# Work instructions:
Copy out word for word the lines of the data below, from the line containing "phone plug in" through the line containing "[422, 99, 458, 132] [9, 3, 499, 332]", both included.

# Entries shown:
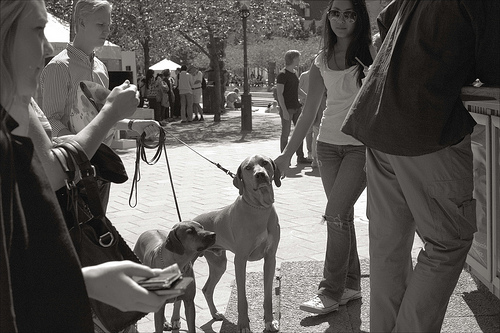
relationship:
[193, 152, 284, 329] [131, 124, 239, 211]
dog on leash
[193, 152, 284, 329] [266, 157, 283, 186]
dog has ear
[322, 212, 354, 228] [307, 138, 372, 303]
tear in jeans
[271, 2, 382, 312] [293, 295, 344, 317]
woman has shoe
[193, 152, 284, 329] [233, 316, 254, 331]
dog has paw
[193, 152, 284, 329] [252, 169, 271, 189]
dog has nose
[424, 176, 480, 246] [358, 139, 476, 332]
pocket on jeans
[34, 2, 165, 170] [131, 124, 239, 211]
man holding leash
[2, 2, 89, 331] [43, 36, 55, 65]
lady has nose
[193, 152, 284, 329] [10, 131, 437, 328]
dog standing on street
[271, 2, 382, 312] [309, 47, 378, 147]
woman wearing shirt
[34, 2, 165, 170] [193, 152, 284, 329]
man looking at dog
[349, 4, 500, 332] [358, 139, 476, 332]
man has jeans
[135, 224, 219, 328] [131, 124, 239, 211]
dog on leash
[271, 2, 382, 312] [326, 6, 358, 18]
woman wearing sunglasses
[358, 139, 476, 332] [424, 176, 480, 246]
jeans have pocket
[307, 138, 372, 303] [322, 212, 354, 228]
jeans have tear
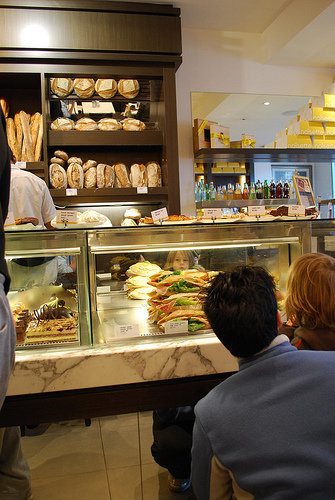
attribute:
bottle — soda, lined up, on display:
[214, 180, 226, 202]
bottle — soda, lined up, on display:
[233, 178, 245, 203]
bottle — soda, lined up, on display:
[256, 178, 264, 201]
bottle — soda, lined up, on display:
[267, 178, 279, 203]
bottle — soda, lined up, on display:
[281, 176, 291, 203]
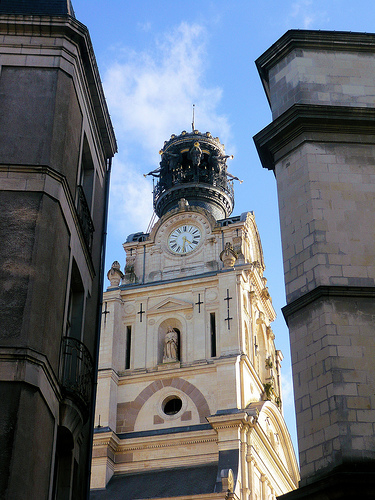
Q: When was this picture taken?
A: During the day.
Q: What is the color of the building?
A: Ivory.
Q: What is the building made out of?
A: Marble.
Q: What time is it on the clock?
A: 4:30.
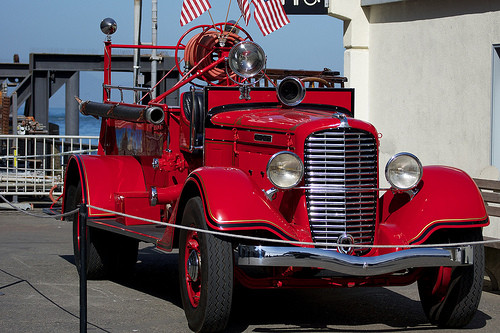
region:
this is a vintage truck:
[60, 10, 487, 306]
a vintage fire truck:
[60, 8, 487, 300]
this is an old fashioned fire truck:
[51, 15, 498, 310]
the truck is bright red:
[50, 22, 499, 327]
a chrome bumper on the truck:
[237, 234, 469, 287]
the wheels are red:
[174, 218, 216, 320]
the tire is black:
[169, 188, 258, 330]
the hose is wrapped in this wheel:
[174, 23, 264, 90]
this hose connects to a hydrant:
[66, 90, 172, 133]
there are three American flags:
[170, 1, 307, 40]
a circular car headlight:
[262, 150, 302, 187]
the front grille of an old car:
[301, 121, 373, 252]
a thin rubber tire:
[170, 195, 238, 331]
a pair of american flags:
[171, 0, 293, 36]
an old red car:
[59, 44, 486, 320]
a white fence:
[0, 138, 105, 199]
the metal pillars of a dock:
[27, 55, 82, 135]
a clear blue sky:
[0, 0, 100, 51]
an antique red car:
[61, 20, 489, 320]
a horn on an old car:
[271, 78, 311, 107]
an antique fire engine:
[59, 18, 489, 326]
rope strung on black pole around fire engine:
[1, 193, 498, 332]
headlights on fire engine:
[268, 152, 421, 197]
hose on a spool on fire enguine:
[179, 27, 245, 82]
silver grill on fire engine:
[304, 132, 374, 246]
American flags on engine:
[182, 3, 286, 34]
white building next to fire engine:
[327, 1, 499, 246]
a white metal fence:
[3, 135, 100, 206]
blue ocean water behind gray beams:
[23, 104, 106, 139]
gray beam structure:
[0, 53, 179, 135]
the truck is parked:
[60, 16, 487, 324]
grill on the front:
[307, 132, 374, 252]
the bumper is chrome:
[234, 243, 471, 273]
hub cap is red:
[185, 230, 199, 303]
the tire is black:
[182, 199, 226, 329]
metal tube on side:
[80, 102, 161, 124]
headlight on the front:
[387, 152, 421, 187]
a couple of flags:
[178, 0, 287, 37]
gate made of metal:
[1, 134, 98, 202]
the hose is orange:
[185, 30, 242, 80]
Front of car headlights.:
[256, 150, 423, 197]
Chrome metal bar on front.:
[231, 244, 471, 274]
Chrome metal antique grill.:
[301, 112, 384, 254]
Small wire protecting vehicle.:
[83, 202, 498, 269]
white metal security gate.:
[3, 133, 66, 200]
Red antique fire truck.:
[63, 19, 493, 323]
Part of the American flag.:
[243, 0, 288, 35]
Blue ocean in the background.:
[18, 98, 86, 135]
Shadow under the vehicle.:
[56, 240, 465, 330]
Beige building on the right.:
[352, 8, 489, 108]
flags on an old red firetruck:
[60, 0, 487, 321]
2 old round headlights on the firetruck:
[267, 150, 420, 193]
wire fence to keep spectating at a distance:
[1, 189, 498, 327]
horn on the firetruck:
[272, 72, 307, 107]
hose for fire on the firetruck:
[176, 25, 259, 92]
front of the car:
[151, 36, 491, 316]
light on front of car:
[240, 135, 321, 210]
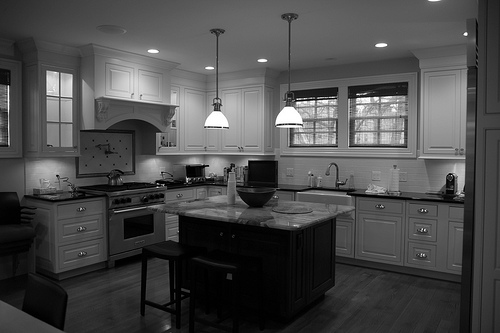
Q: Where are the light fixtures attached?
A: The ceiling.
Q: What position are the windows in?
A: Closed.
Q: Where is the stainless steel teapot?
A: On stovetop.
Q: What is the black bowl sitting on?
A: A kitchen island.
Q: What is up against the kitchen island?
A: Two black stools.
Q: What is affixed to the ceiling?
A: Two hanging lights.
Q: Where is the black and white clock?
A: Over the stove.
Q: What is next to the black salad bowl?
A: A white bottle.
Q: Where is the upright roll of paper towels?
A: Next to the sink.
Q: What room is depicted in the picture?
A: A kitchen.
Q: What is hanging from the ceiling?
A: Lights.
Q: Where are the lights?
A: Hanging from the ceiling.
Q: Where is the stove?
A: To the far left.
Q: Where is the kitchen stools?
A: Near the kitchen island.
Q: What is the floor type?
A: Wood.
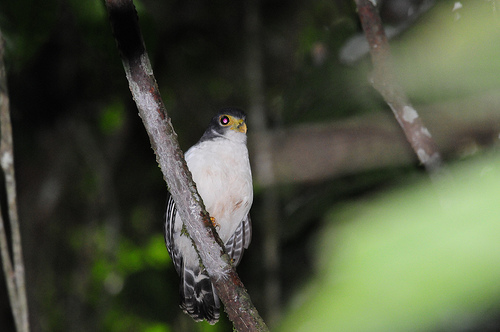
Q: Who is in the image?
A: Bird.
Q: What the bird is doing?
A: Staring.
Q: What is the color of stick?
A: Black.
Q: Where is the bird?
A: On the stem.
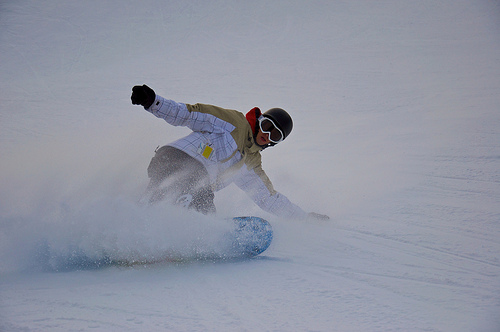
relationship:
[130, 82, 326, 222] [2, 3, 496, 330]
snowboarder coming down slope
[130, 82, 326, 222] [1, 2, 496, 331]
snowboarder stopping on snow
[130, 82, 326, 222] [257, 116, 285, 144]
snowboarder wearing goggles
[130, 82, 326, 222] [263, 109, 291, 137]
snowboarder wearing helmet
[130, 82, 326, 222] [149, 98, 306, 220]
snowboarder wearing jacket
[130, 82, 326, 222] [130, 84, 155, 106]
snowboarder wearing glove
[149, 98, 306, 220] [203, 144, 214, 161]
jacket has tag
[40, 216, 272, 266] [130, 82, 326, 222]
snowboard under snowboarder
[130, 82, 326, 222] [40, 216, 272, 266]
snowboarder on snowboard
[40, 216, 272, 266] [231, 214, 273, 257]
snowboard has tip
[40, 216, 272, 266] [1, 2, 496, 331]
snowboard behind snow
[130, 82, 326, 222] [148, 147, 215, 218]
snowboarder wearing pants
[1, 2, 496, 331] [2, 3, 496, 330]
snow on slope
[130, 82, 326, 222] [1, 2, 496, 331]
snowboarder on snow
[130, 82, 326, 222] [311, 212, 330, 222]
snowboarder has hand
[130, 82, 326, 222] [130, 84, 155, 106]
snowboarder has glove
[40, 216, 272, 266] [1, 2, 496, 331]
snowboard on snow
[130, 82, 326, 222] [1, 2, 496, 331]
snowboarder diving on snow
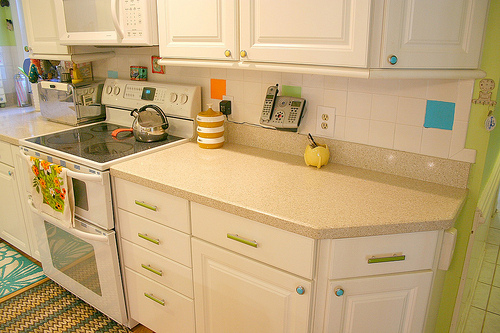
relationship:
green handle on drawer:
[367, 252, 409, 266] [325, 229, 442, 280]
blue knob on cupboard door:
[386, 52, 399, 67] [378, 0, 489, 71]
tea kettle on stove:
[130, 102, 170, 144] [19, 77, 203, 332]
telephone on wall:
[260, 80, 306, 131] [9, 3, 499, 332]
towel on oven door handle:
[26, 153, 77, 229] [18, 149, 104, 187]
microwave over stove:
[56, 1, 160, 50] [19, 77, 203, 332]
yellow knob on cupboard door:
[238, 47, 250, 58] [237, 0, 370, 71]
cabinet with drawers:
[112, 171, 195, 331] [116, 178, 190, 332]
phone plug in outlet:
[220, 100, 231, 117] [222, 92, 236, 120]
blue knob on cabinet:
[334, 287, 345, 297] [321, 270, 432, 332]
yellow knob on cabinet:
[224, 49, 233, 59] [157, 1, 244, 64]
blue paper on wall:
[422, 99, 458, 132] [9, 3, 499, 332]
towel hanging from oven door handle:
[26, 153, 77, 229] [18, 149, 104, 187]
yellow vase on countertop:
[302, 140, 333, 172] [109, 113, 473, 240]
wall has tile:
[9, 3, 499, 332] [90, 49, 479, 164]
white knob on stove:
[104, 81, 113, 97] [19, 77, 203, 332]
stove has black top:
[19, 77, 203, 332] [25, 122, 185, 166]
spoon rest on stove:
[110, 126, 134, 139] [19, 77, 203, 332]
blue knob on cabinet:
[294, 285, 306, 296] [191, 236, 313, 332]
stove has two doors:
[19, 77, 203, 332] [20, 145, 129, 327]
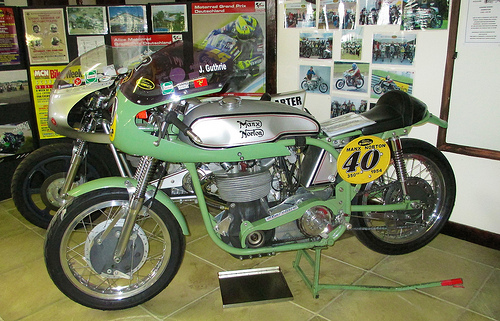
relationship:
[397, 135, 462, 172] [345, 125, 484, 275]
rim of wheel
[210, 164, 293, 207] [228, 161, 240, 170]
tank has lid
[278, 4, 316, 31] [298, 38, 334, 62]
picture of motorbikes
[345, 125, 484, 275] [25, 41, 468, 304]
wheel of bike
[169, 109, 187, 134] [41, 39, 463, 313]
gear of motorcycle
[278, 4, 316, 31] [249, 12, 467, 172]
picture on wall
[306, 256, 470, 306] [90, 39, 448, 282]
stand for motorcycle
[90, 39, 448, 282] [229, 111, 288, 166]
motorcycle has writing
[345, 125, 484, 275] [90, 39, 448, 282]
wheel of motorcycle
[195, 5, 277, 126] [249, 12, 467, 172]
sign on wall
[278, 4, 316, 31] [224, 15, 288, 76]
picture of person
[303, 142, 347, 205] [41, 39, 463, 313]
engine on motorcycle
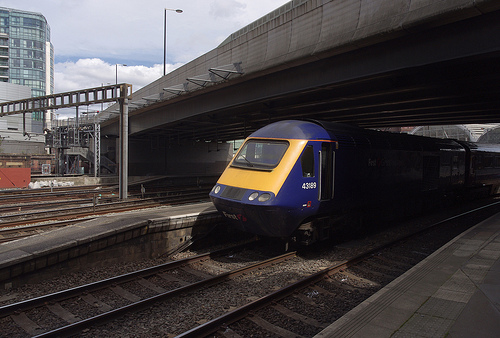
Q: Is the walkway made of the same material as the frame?
A: No, the walkway is made of concrete and the frame is made of metal.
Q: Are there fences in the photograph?
A: No, there are no fences.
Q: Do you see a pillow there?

# Expected answer:
phone plug in outlet:
[220, 100, 231, 117] [222, 92, 236, 120]
blue knob on cabinet:
[334, 287, 345, 297] [321, 270, 432, 332]
yellow knob on cabinet:
[224, 49, 233, 59] [157, 1, 244, 64]
blue paper on wall:
[422, 99, 458, 132] [9, 3, 499, 332]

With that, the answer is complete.